O autor descreve a irritação do técnico do Arsenal, Arsène Wenger, diante de cobranças por conta do insucesso do clube na tentativa de contratar um centroavante. A razão para a busca infrutífera dos londrinos — e de gremistas e colorados — é simples: o centroavante clássico está em extinção.
Assim como lá não é fácil achar um nove dos antigos, aqui também não é. Repetimos que Inter e Grêmio precisam de um matador, mas gaguejamos quando perguntados sobre quem poderia ser esse jogador.
No futebol que diminuiu espaços até transformar em odisseia a tarefa de criar chances, todos têm de participar da construção das jogadas. Um time precisa de volantes com bom passe, de laterais que apoiem, de zagueiros que não se atrapalhem com a bola diante da pressão do atacante. Os meias, antes responsáveis únicos pela criação, necessitam de ajuda. E ela pode vir, também, do jogador mais avançado da equipe.
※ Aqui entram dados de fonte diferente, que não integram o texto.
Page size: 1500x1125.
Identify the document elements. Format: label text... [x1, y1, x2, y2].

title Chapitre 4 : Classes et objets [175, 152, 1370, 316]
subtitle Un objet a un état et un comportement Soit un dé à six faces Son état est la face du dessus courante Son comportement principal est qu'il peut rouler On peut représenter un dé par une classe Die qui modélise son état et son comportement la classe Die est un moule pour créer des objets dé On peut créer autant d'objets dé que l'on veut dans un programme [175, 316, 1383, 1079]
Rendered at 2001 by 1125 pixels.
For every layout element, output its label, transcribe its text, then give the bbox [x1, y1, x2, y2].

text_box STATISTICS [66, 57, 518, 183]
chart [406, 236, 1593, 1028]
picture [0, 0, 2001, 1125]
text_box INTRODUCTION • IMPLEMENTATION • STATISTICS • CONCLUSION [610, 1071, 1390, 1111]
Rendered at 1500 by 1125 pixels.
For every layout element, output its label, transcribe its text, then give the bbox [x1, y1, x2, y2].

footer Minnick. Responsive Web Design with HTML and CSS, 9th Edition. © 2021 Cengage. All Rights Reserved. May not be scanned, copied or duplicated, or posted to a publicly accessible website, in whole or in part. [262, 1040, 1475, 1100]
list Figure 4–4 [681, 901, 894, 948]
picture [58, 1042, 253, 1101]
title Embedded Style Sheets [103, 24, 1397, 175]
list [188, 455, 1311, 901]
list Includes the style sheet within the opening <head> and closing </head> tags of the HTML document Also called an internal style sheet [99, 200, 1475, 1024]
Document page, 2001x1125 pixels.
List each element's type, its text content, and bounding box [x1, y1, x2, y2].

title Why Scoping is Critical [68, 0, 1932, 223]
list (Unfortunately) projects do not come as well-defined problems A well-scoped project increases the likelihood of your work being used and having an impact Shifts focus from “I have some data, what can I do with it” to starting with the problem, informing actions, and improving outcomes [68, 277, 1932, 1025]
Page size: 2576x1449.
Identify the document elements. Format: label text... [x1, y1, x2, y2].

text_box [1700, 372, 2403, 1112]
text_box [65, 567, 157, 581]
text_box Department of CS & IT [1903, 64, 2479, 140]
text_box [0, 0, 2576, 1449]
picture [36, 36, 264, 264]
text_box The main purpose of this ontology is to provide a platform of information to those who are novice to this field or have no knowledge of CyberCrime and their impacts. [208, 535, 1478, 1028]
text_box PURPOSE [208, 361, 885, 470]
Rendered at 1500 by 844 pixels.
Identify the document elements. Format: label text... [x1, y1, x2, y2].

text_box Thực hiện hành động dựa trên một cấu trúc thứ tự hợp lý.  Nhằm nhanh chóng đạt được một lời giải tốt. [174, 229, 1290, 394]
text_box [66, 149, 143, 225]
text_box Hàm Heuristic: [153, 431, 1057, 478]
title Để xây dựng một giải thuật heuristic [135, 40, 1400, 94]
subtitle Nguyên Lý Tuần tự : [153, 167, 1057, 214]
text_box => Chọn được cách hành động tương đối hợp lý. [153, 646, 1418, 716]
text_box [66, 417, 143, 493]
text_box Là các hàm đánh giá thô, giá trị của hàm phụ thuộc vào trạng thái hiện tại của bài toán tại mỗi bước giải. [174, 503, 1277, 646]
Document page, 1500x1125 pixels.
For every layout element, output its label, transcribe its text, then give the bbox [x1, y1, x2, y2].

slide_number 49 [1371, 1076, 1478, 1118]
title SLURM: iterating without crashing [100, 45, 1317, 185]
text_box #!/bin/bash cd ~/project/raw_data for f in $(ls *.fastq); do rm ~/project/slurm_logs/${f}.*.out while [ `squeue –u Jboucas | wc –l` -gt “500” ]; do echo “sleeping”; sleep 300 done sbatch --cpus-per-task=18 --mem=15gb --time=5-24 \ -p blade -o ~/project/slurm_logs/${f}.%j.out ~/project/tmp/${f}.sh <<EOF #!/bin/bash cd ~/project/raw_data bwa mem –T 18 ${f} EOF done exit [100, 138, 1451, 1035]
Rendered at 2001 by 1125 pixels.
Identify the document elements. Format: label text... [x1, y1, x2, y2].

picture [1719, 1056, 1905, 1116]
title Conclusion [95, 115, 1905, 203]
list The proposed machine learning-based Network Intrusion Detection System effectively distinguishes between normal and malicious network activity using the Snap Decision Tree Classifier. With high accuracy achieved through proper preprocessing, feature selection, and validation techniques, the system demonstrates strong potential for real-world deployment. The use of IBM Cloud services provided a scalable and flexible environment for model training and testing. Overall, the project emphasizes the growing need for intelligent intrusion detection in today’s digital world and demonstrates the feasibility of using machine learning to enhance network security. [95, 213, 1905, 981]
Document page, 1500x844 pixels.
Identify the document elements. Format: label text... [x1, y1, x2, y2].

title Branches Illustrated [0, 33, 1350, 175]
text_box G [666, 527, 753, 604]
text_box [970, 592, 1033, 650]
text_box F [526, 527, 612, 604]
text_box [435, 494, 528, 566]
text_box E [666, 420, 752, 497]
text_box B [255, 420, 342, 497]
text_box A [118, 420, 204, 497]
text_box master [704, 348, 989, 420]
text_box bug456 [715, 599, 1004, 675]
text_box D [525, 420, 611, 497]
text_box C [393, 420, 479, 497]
Messi encontrou lugar como falso nove com Guardiola, e abriu espaço para experiências similares pelo mundo. A Dupla tem jogadores prontos para cumprir a função. Luan teve sua melhor temporada no clube a partir da opção de Roger de avançá-lo. Vitinho não tem tanta experiência na função, mas possui todas as ferramentas para exercê-la: é rápido, se movimenta com intensidade e finaliza bem.
Então, por que não tentar? Por que não pensar a estratégia de contratações no início do ano sem a muleta da busca pelo 9? Grêmio e Inter iniciam 2016 sem o matador clássico, mas acredite, isso não é motivo para desespero. Talvez seja até algo a se comemorar.